With the amount of time that we generally spend with our colleagues, it comes as no surprise that love may sometimes blossom in the workplace. Increasing exposure and familiarity to our fellow coworkers can increase the risk of attraction which may culminate into a relationship. Employers, on the other hand, do not typically promote office romance and are more inclined to discourage it. They also realise that it is probably unrealistic to police people’s feelings and ban office romance entirely. The approach taken by most companies is to outline and set guidelines around acceptable behaviour during working hours for couples, as well as address potential conflicts of interest.
Six things to consider if you find yourself involved with a coworker.
If you are one of the people who happen to have found love in the workplace, here are some tips on what you should do.
- Check your company policies. Once you feel that things could get serious, check what rules and policies your employer has around romantic relationships at work. Read and understand the guidelines, in particular, any implications you need to consider. If there is nothing in place, speak to your HR for guidelines.
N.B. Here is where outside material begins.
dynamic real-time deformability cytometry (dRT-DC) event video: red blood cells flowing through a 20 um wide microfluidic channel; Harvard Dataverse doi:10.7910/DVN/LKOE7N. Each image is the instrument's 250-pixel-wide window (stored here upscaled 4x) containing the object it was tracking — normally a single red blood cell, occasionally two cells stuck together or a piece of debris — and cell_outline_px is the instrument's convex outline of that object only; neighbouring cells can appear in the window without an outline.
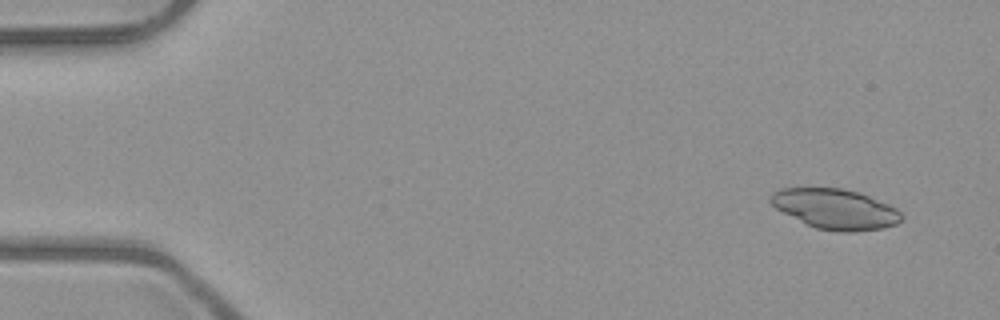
{"species": "common noctule bat (a hibernating species)", "species_latin": "Nyctalus noctula", "temperature_condition": "room temperature", "stored_images_in_passage": 4, "camera_frame_rate_fps": 3000, "um_per_image_px": 0.085, "animal": {"sex": "male", "body_mass_g": 23.1, "forearm_length_mm": 52.7}, "frame": {"image": 1, "passage_image": 1, "time_ms": 0.0, "image_size_px": [1000, 320], "cell_outline_px": [[904, 216], [896, 224], [884, 228], [852, 232], [840, 232], [816, 228], [776, 208], [768, 200], [772, 192], [784, 188], [840, 188], [856, 192], [868, 196], [888, 204], [896, 208]], "centroid_in_image_um": [71.02, 17.77], "position_along_channel_um": 14.0, "area_um2": 30.23}}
- Disclose your relationship to the employer. This may feel intrusive, but disclosure could be the difference between saving your job and potentially getting fired if the relationship particularly presents a conflict of interest. In many cases, employees are not permitted to make any business decisions that may impact a romantic partner. These are decisions such as hiring, firing, disciplinary enquiries, promotions, performance ratings, bonuses and increases as favouritism may be raised as a concern. In cases where there is a direct reporting relationship, one of you will often have to be moved and in some cases leave the company if no provisions for a transfer can be made. Even if your work does not intersect, it may happen that a transfer or promotion takes place in future and you end up working under your partner. You do not need to disclose every date you go for with a coworker, it is probably only necessary if it is getting serious.
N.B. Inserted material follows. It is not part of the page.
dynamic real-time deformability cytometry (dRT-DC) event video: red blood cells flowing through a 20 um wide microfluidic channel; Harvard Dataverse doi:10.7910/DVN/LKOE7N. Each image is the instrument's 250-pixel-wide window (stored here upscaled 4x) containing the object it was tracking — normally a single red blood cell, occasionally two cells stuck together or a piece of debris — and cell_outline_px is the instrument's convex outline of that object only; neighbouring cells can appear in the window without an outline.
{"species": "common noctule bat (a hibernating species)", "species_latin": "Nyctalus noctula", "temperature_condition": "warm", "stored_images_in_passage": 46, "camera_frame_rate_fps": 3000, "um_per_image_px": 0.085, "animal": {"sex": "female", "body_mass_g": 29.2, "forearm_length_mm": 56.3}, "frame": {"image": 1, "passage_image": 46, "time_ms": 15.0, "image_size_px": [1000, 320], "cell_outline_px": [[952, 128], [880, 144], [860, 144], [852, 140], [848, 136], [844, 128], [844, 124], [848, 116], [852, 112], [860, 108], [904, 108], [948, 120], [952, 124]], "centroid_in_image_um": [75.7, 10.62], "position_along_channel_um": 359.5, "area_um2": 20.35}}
- Plan for your breakup. As unpleasant as this sounds, it is important to have a frank discussion with your partner about how your relationship will potentially impact your work dynamics and what you will do in the event of a breakup. Look at the worst case scenario where the separation is not amicable, how will you handle this particularly if you have to work with each other. What may happen is that one party ends up being forced to leave the company if the breakup dynamics make it unbearable to be around the person at work.
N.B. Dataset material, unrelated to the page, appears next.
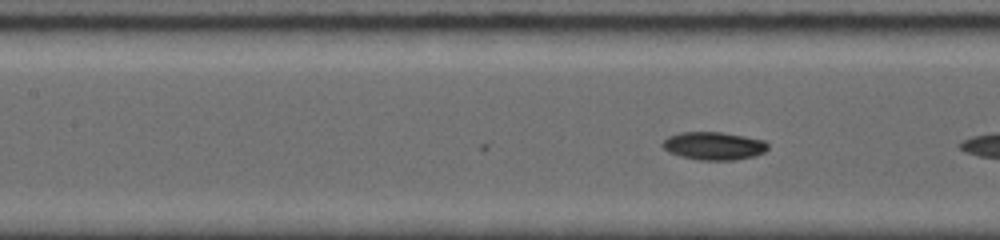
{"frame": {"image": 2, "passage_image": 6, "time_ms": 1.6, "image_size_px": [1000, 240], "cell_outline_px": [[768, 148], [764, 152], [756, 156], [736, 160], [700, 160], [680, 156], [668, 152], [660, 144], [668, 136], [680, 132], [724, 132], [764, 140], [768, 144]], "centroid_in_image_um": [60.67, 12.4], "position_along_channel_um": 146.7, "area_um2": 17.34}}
- Keep issues separate. As much as possible, avoid work discussions in your personal time and try and not let what is happening in your relationship impact your work and vice versa. You have to agree on the best way to approach this as a couple. Also, do not disclose confidential information that your partner is not privy to in their role at work.
- No Public Display of Affection (PDA) at the office. Keep professional boundaries during work hours. Do not hold hands, kiss, or do anything you would not do with a fellow colleague during work hours. Avoid incessantly hanging out with each other, people already know you are a couple and may be inclined to give you privacy if they see you together. By all means, function independently and not as a duo.
- Be prepared to sign a love contract. Love contracts are declarations that companies can make employees in a relationship sign. A Love Contract can;
- Restate the guidelines on sexual harassment and make the couple acknowledge that the relationship is consensual and does not violate any sexual harassment or company dating policies.
- Provide parameters for professional conduct during working hours for the couple.
- Serve as an agreement to refrain from any acts of retaliation if the relationship ends.
Office romance comes with potentially complex dynamics and it is important to manage it professionally. Finding out your company rules and guidelines is important to ensure that you are not in breach of any policies. As uncomfortable as it may be, disclosure to HR should be a strong consideration if things are getting serious, particularly where potential conflicts of interests may arise.